Upon seeing his remains, Onoda crossed their minds and they began to think that perhaps, like Kozuka, Onoda had survived the war and was in the jungle (he was long considered dead).
They sent a search party to look for the missing soldier but in vain. Onoda became too good at hiding he could not just be found.
Lost and Found
In 1974, a Japanese college student by the name of Nario Suzuki made a bucket list for himself; one thing he wanted to do was find “Onoda, a panda, and the Abominable Snowman”. So, he went on his journey, stopping in the island of Lubang and trekked through its jungle with high hopes of finding the WWII soldier.
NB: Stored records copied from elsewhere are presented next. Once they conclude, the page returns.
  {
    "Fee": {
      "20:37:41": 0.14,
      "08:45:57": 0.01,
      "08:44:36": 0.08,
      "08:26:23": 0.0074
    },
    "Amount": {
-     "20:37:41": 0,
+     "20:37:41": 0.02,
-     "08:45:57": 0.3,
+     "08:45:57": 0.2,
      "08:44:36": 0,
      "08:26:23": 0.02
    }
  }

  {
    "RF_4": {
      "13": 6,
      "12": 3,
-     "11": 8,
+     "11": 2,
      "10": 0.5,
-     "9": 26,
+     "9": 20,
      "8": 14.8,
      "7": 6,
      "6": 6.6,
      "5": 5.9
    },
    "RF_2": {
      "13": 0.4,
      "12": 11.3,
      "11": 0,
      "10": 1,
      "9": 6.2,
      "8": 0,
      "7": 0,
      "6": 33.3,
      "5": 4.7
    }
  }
Amazingly, he did! He was able to locate Onoda’s hiding place and even had the privilege to talk with the man himself – a feat which eluded countless of others for 29 years.
Suzuki tried to convince the man to come out of his hiding and come home with him but Onoda refused. His commander had told him to stay put until he comes so he stated he would not go home unless its that same officer who would tell him to. At this point, too, he simply could not go home had he come out from hiding. He would be required to surrender. Throughout the 30-year duration of his stay in the jungle of Lubang, he had become quite an expert in guerrilla tactics killing 30 Filipinos and injuring over a 100 others. Added to those crimes are various crops’ destruction and the like.
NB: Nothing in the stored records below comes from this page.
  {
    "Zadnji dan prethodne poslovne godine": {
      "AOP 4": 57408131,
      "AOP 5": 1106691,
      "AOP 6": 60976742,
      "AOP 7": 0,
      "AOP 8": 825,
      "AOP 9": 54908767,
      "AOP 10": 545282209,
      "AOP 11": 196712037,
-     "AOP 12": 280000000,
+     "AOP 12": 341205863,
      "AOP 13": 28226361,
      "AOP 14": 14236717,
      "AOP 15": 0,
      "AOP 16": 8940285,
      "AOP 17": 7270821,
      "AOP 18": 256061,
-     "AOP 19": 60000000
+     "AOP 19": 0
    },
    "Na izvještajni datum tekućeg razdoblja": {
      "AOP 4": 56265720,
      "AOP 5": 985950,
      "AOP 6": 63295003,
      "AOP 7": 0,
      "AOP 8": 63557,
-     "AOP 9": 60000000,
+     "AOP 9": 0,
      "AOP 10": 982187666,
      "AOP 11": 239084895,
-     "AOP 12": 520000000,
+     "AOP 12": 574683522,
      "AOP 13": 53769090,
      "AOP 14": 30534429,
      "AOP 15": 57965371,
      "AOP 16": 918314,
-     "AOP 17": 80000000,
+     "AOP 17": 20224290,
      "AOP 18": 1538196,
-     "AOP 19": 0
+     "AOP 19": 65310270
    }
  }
Image taken when Hiroo Onoda surrendered in 1975.
Image taken when Hiroo Onoda surrendered in 1975.
Raising the White Flag
So, Suzuki returned to Japan and reported that he found Onoda. After telling his story, major Taniguchi, who was at that time retired at working at a bookstore, was then sent back to the island to break to him the news – Japan had really lost the war and he was to surrender to the Filipinos and lay down his arms.
As expected, Onoda was crushed upon realizing all the 29 years he spent in the jungle believing he was doing great service for his country was in vain.
“We really lost the war! How could they have been so sloppy?
Suddenly everything went black. A storm raged inside me. I felt like a fool for having been so tense and cautious on the way here. Worse than that, what had I been doing for all these years?
Gradually the storm subsided, and for the first time I really understood: my thirty years as a guerrilla fighter for the Japanese army were abruptly finished. This was the end.
I pulled back the bolt on my rifle and unloaded the bullets. . . .
I eased off the pack that I always carried with me and laid the gun on top of it. Would I really have no more use for this rifle that I had polished and cared for like a baby all these years? Or Kozuka’s rifle, which I had hidden in a crevice in the rocks? Had the war really ended thirty years ago? If it had, what had Shimada and Kozuka died for? If what was happening was true, wouldn’t it have been better if I had died with them?” he had reportedly said at that time.
march 10, 1975, the now 52-year-old Onoda, in his full uniform which he was able to keep immaculate even after all those years in the jungle, marched out of the jungle and formally laid down his sword to President Ferdinand Marcos. Marcos, in turn, gave Onoda pardon for the crimes he had committed in his years of hiding as they were done out of pure ignorance over real events.
What Do You Think?
Some might see Onoda as an ignorant fool and worse, others may view him as a murderer killing a number of innocent people.
At the end of it all, he actually is both of those.
However, it is also for a fact that he was a great survivor and a soldier, ignorant at that, but still courageous enough to stand his ground – an immense trust and loyalty much needed in our society nowadays.
If things had turned out different, he could have emerged as a war hero.
Despite everything, Onoda was a man who showed extreme dedication to his own country and exerted much bravery in times of difficulties and in the end did something remarkable…albeit for the wrong reason.
WWII soldier Hiroo Onoda was one of the last Japanese soldiers to surrender, he died peacefully on January 16th, 2014.